Impilikasi dari ungkapan Gesang yang unik itu adalah bahwa ada lagu yang digunakan oleh para pejuang untuk menyemangati dirinya, lagu perjuangan, misalnya lagu Maju Tak Gentarnya Cornel Simanjuntak, dan berlangsung pada suatu waktu, di masa perjuangan. Dan ada lagu yang seumur hidup berjuang sendiri untuk mengangkat harkat dan martabat bangsa seperti lagu Bengawan Solonya Gesang sendiri yang memang hingga kini terus berjuang mempromosikan Indonesia dibidang seni. Hasilnya adalah memang banyak bangsa di dunia yang mengenal dan menyenangi Indonesia karena lagu Bengawan Solo itu. namun begitu, ada juga lagu Gesang yang berfungsi sebagai penyemangat perjuangan, minimal pembangkit patriotisme, seperti lagu ‘ Jembatan Merah’, walau di dalamnya ada unsur asmara di dalamnya, berupa penantian seorang kekasih pada cintanya di Jembatan Merah.

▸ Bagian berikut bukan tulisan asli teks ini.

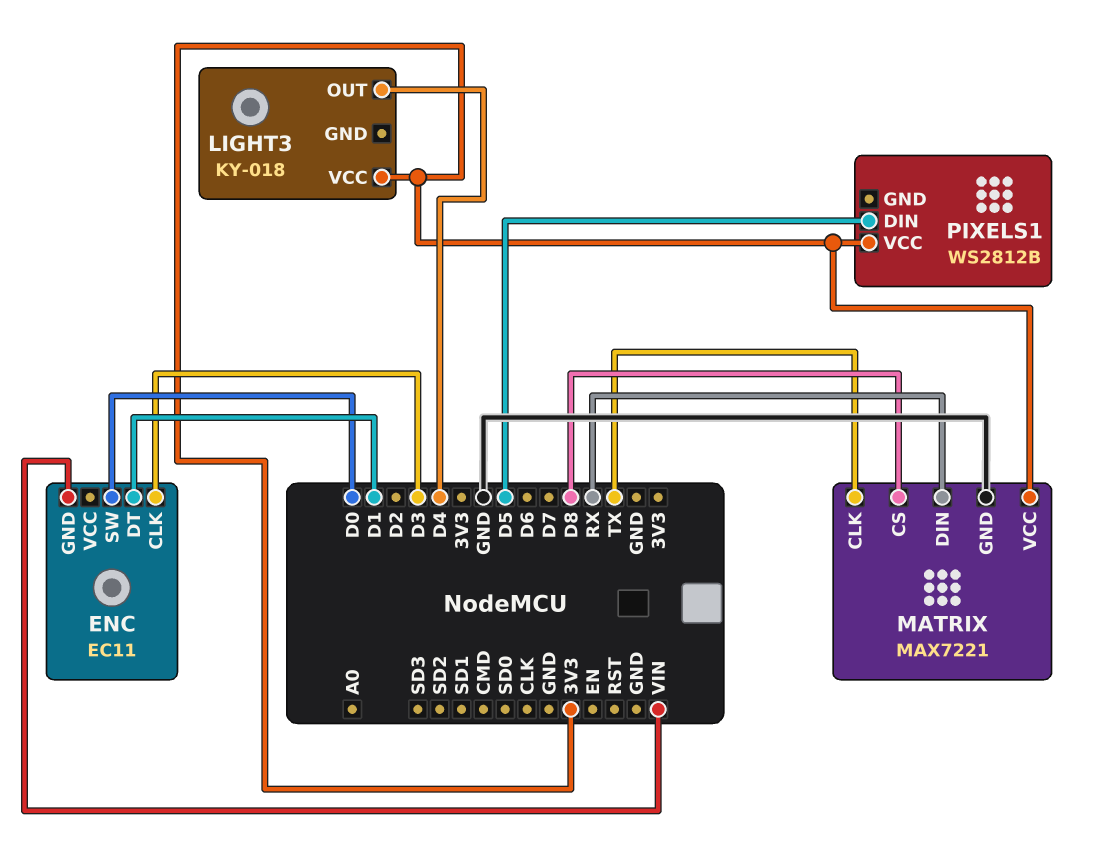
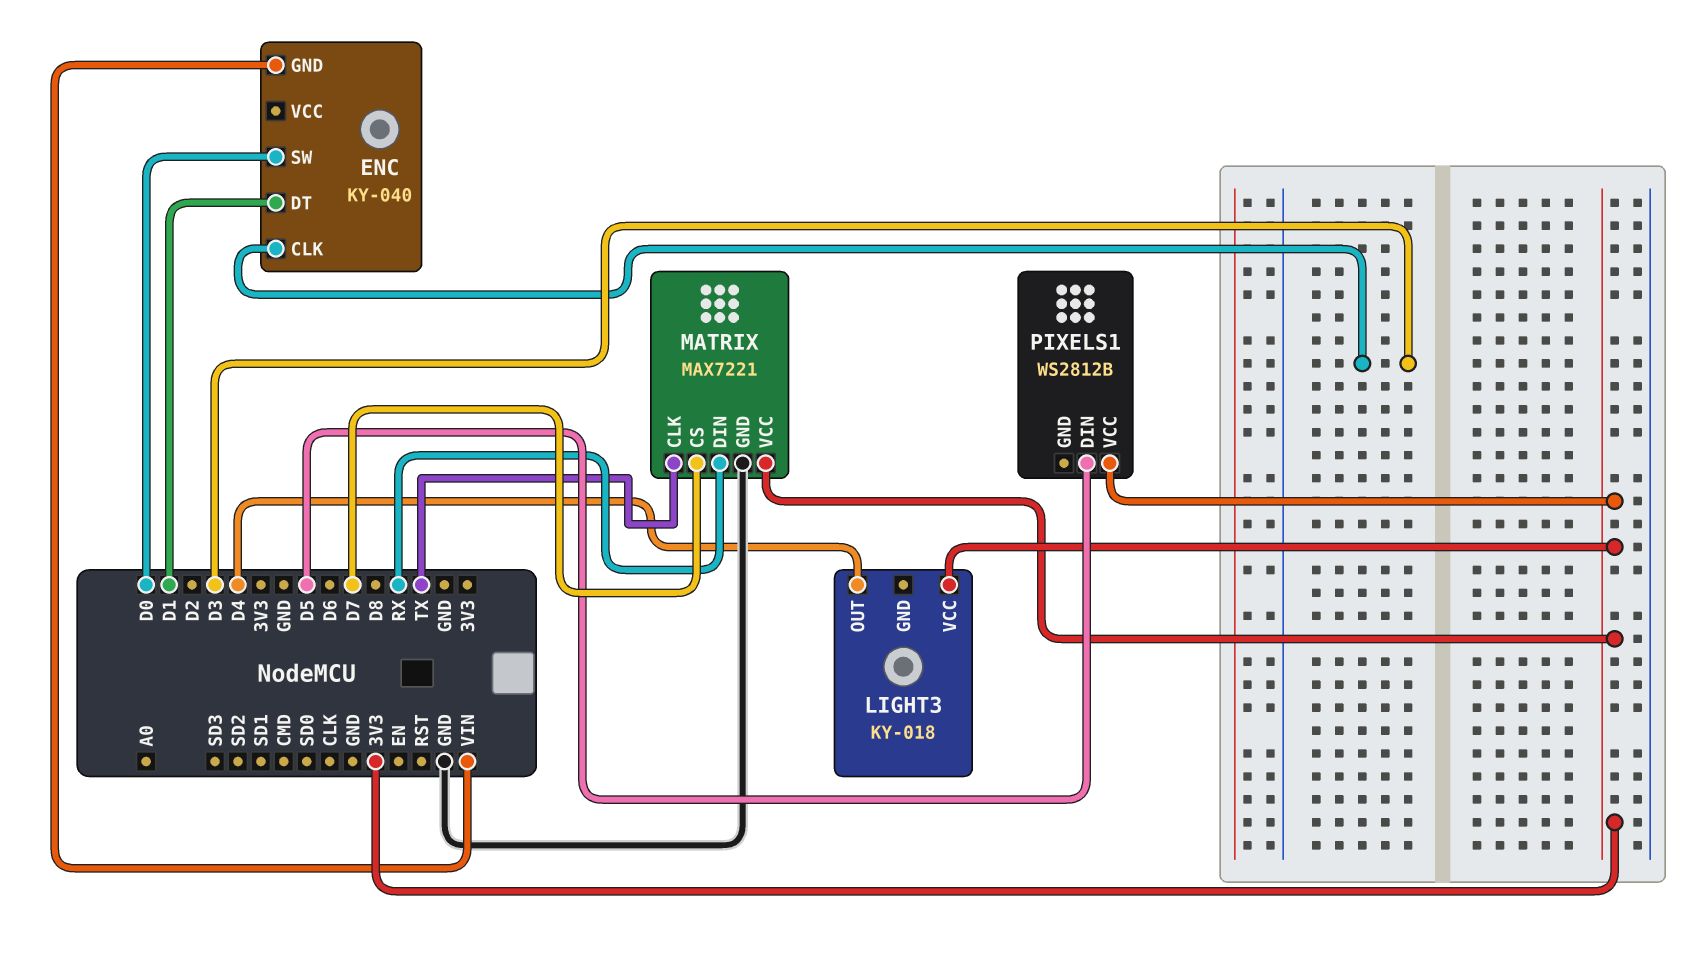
ENC: EC11 -> KY-040
MATRIX pin CS: D8 -> D7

Apa yang dikatakan oleh Gesang itu sebenarnya antisipasi akan kegenitan banyak komposer Indonesia yang datang kemudian, yang mengatakan bahwa lagu atau musiknya adalah sebuah media perjuangan atau pembebasan. Kerendah hatian Gesang mestinya jadi teladan agar para pencipta lagu dan musik tidak jumawa mengakitakan lagu atau musik dengan hal-hal yang besar, bombas hingga menjadi ‘out of reach to our perception’. Saya hingga kini tak mengerti apa yang dimaksud oleh Harry Rusli dengan musik pembebasannya, yang konon ingin membebaskan manusia dari berbagai penjara, politis ataupun ideologis. Sangat gelap pada tujuan dasar sebuah pestival ‘ Lagu Perjuangan’ yang terjadi di tahun 80 an, yang menghasilkan pemenang ‘ Indonesia Jaya’ ciptaan Chaken Matulatuwa. Yang saya tahu, para tokoh musik yang saya sebut itu toch tak bisa membebaskan dirinya dari kungkungan hasrat ekonomi , hingga mengkomersiikan musik. Jadi mereka hanya bermain-main dengan penjara, keluar masuk penjara.
Tanpa gembar-gembor, beberapa lagu Gesang telah berjuang di jalan sunyi dan berhasil membuat banyak orang Jepang terpukau oleh Indonesia berkat lagu Bengawan Solo yang sangat populer di sana. Dan jenis lagu-lagu yang juga bisa masuk dalam kategori ‘ perjuangan lagu’ adalah genre musik dan lagu Natal. Lihat saja, pada sekitar hari natal, sebelum dan sesudahnya, banyak orang, yang Nasrani ataupun yang bukan, akan menyanyikan lagu-lagu natal dengan fasih dan lancar tanpa beban kultural ataupun agamis. Adakanlah penelitian, maka anda akan dapatkan realitas, betapa banyaknya anak-anak atau remaja Indonesia yang berlatar agama Islam yang hafal di luar kepala lagu Jinggel Bells, White Chrismas, atau Silent Night. Pesona dan keindahan lagu-lagu natal memang telah mendunia, itu karena wataknya yang universal dan inklusif. Kita tak bisa mengatakn bahwa lagu-lagu tersebut telah mendompleng pada skala diatonis barat yang sudah lebih dulu mendunia, sehingga merupakan satu subversi budaya. Karena kita juga bangga ketika lagu ‘ Tuhan’ karya Bimbo pernah menjadi lagu wajib sebuah festival lagu Gereja.
Intinya adalah, mari kita yang merasa sebagai penganut Islam yang kaffah juga menciptakan lagu-lagu atau seni yang berwatak universal dan inklusif yang sarat pesan kebailkan dan tilikan kemanusiaan, agar bisa berjuang mengangkat harkat dan kharisma Islam, serta mengungkap sejatinya Islam yang ‘Rajmatan lil Alamin’. Sebuah karya yang bagus, apakah duniawi atau kerohanian, sakral ataupun profan, akan diapresiasi orang sedunia, apapun latar agamanya. Bukankah syair-syair Islami semisal Masnawi nya Jalaluddin Rumi yang sejatinya adalah ‘Musikalisasi Puisi’ telah mendunia lewat para pakar-pakar sufi barat seperti Annemarie Shimmel, Nicholson. Ada juga ‘ Diwan Al Hallaj’ oleh L. Massignon, atau karya A.J. Arberry, “ Muslim Saints and Mystics: Episodes from the Tazkirah al Awliya’ by Farid ad-Din ‘Attar. Bagaimana Islam Indonesia?